Aim of the exercise –
From the material below, return exactly the lines starting at the one that holds "WIDGET DOXOLOGIA" and ending at the one that holds "Un groupe socialiste". Pictures stay out of the answer.

++++ Data shown ++++

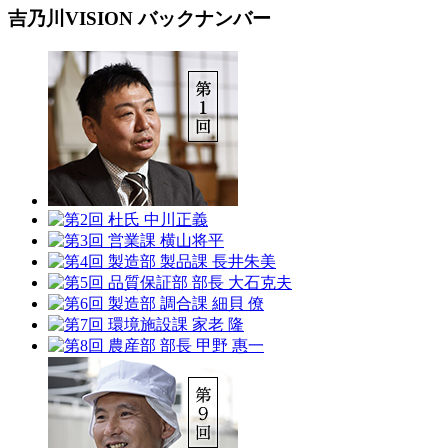
吉乃川VISION バックナンバー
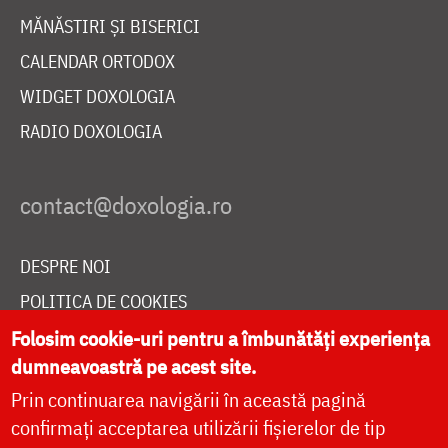
MĂNĂSTIRI ȘI BISERICI
CALENDAR ORTODOX
WIDGET DOXOLOGIA
RADIO DOXOLOGIA
DESPRE NOI
POLITICA DE COOKIES
DONEAZĂ ONLINE PENTRU CATEDRALA NAȚIONALĂ
Folosim cookie-uri pentru a îmbunătăți experiența
dumneavoastră pe acest site.
Prin continuarea navigării în această pagină
LIVE
confirmați acceptarea utilizării fișierelor de tip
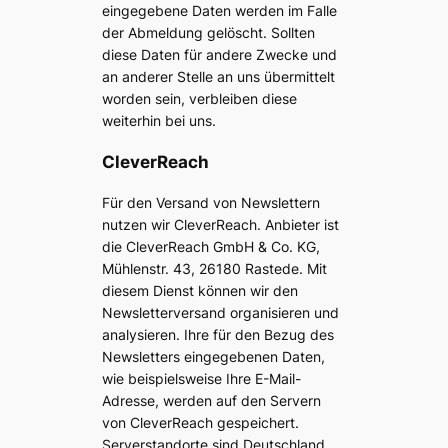
eingegebene Daten werden im Falle
der Abmeldung gelöscht. Sollten
diese Daten für andere Zwecke und
an anderer Stelle an uns übermittelt
worden sein, verbleiben diese
weiterhin bei uns.
CleverReach
Für den Versand von Newslettern
nutzen wir CleverReach. Anbieter ist
die CleverReach GmbH & Co. KG,
Mühlenstr. 43, 26180 Rastede. Mit
diesem Dienst können wir den
Newsletterversand organisieren und
analysieren. Ihre für den Bezug des
Newsletters eingegebenen Daten,
wie beispielsweise Ihre E-Mail-
Adresse, werden auf den Servern
von CleverReach gespeichert.
Serverstandorte sind Deutschland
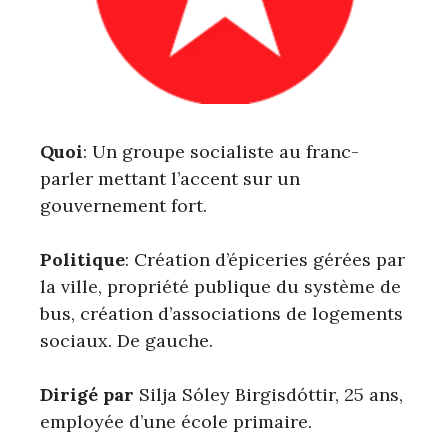
Quoi
: Un groupe socialiste au franc-
parler mettant l’accent sur un
gouvernement fort.
Politique
: Création d’épiceries gérées par
la ville, propriété publique du système de
bus, création d’associations de logements
sociaux. De gauche.
Dirigé par
Silja Sóley Birgisdóttir, 25 ans,
employée d’une école primaire.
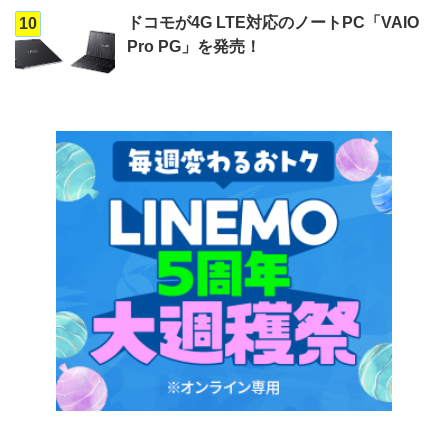
ドコモが4G LTE対応のノートPC「VAIO
10
Pro PG」を発売！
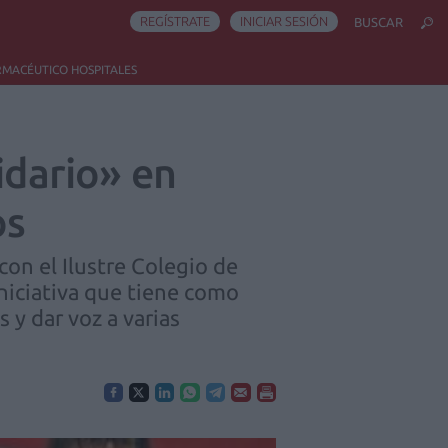
REGÍSTRATE
INICIAR SESIÓN
BUSCAR
RMACÉUTICO HOSPITALES
idario» en
os
on el Ilustre Colegio de
niciativa que tiene como
s y dar voz a varias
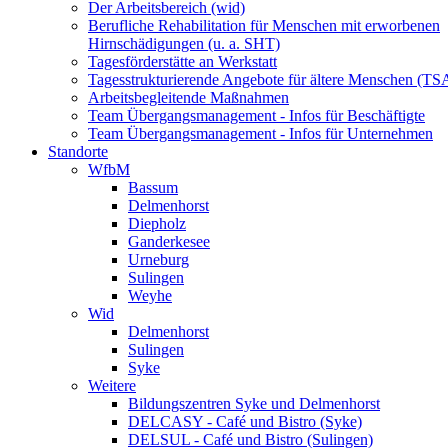
Der Arbeitsbereich (wid)
Berufliche Rehabilitation für Menschen mit erworbenen
Hirnschädigungen (u. a. SHT)
Tagesförderstätte an Werkstatt
Tagesstrukturierende Angebote für ältere Menschen (TS
Arbeitsbegleitende Maßnahmen
Team Übergangsmanagement - Infos für Beschäftigte
Team Übergangsmanagement - Infos für Unternehmen
Standorte
WfbM
Bassum
Delmenhorst
Diepholz
Ganderkesee
Urneburg
Sulingen
Weyhe
Wid
Delmenhorst
Sulingen
Syke
Weitere
Bildungszentren Syke und Delmenhorst
DELCASY - Café und Bistro (Syke)
DELSUL - Café und Bistro (Sulingen)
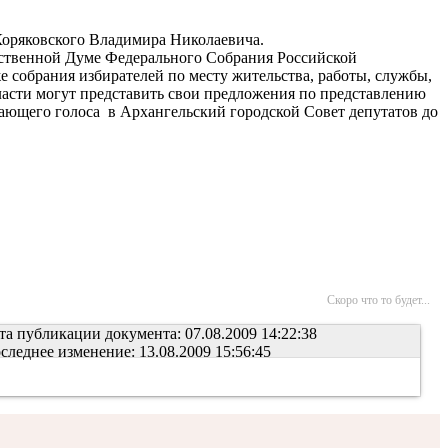
оряковского Владимира Николаевича.
рственной Думе Федерального Собрания Российской
 собрания избирателей по месту жительства, работы, службы,
ласти могут представить свои предложения по представлению
ающего голоса в Архангельский городской Совет депутатов до
Скоро что то будет...
та публикации документа: 07.08.2009 14:22:38
следнее изменение: 13.08.2009 15:56:45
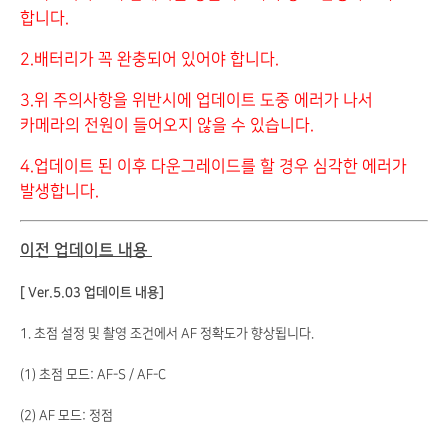
합니다.
2.배터리가 꼭 완충되어 있어야 합니다.
3.위 주의사항을 위반시에 업데이트 도중 에러가 나서
카메라의 전원이 들어오지 않을 수 있습니다.
4.업데이트 된 이후 다운그레이드를 할 경우 심각한 에러가
발생합니다.
이전 업데이트 내용
[ Ver.5.03 업데이트 내용]
1. 초점 설정 및 촬영 조건에서 AF 정확도가 향상됩니다.
(1) 초점 모드: AF-S / AF-C
(2) AF 모드: 정점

++++

Exercise output –
WIDGET DOXOLOGIA
RADIO DOXOLOGIA
DESPRE NOI
POLITICA DE COOKIES
DONEAZĂ ONLINE PENTRU CATEDRALA NAȚIONALĂ
Folosim cookie-uri pentru a îmbunătăți experiența
dumneavoastră pe acest site.
Prin continuarea navigării în această pagină
LIVE
confirmați acceptarea utilizării fișierelor de tip
eingegebene Daten werden im Falle
der Abmeldung gelöscht. Sollten
diese Daten für andere Zwecke und
an anderer Stelle an uns übermittelt
worden sein, verbleiben diese
weiterhin bei uns.
CleverReach
Für den Versand von Newslettern
nutzen wir CleverReach. Anbieter ist
die CleverReach GmbH & Co. KG,
Mühlenstr. 43, 26180 Rastede. Mit
diesem Dienst können wir den
Newsletterversand organisieren und
analysieren. Ihre für den Bezug des
Newsletters eingegebenen Daten,
wie beispielsweise Ihre E-Mail-
Adresse, werden auf den Servern
von CleverReach gespeichert.
Serverstandorte sind Deutschland
Quoi
: Un groupe socialiste au franc-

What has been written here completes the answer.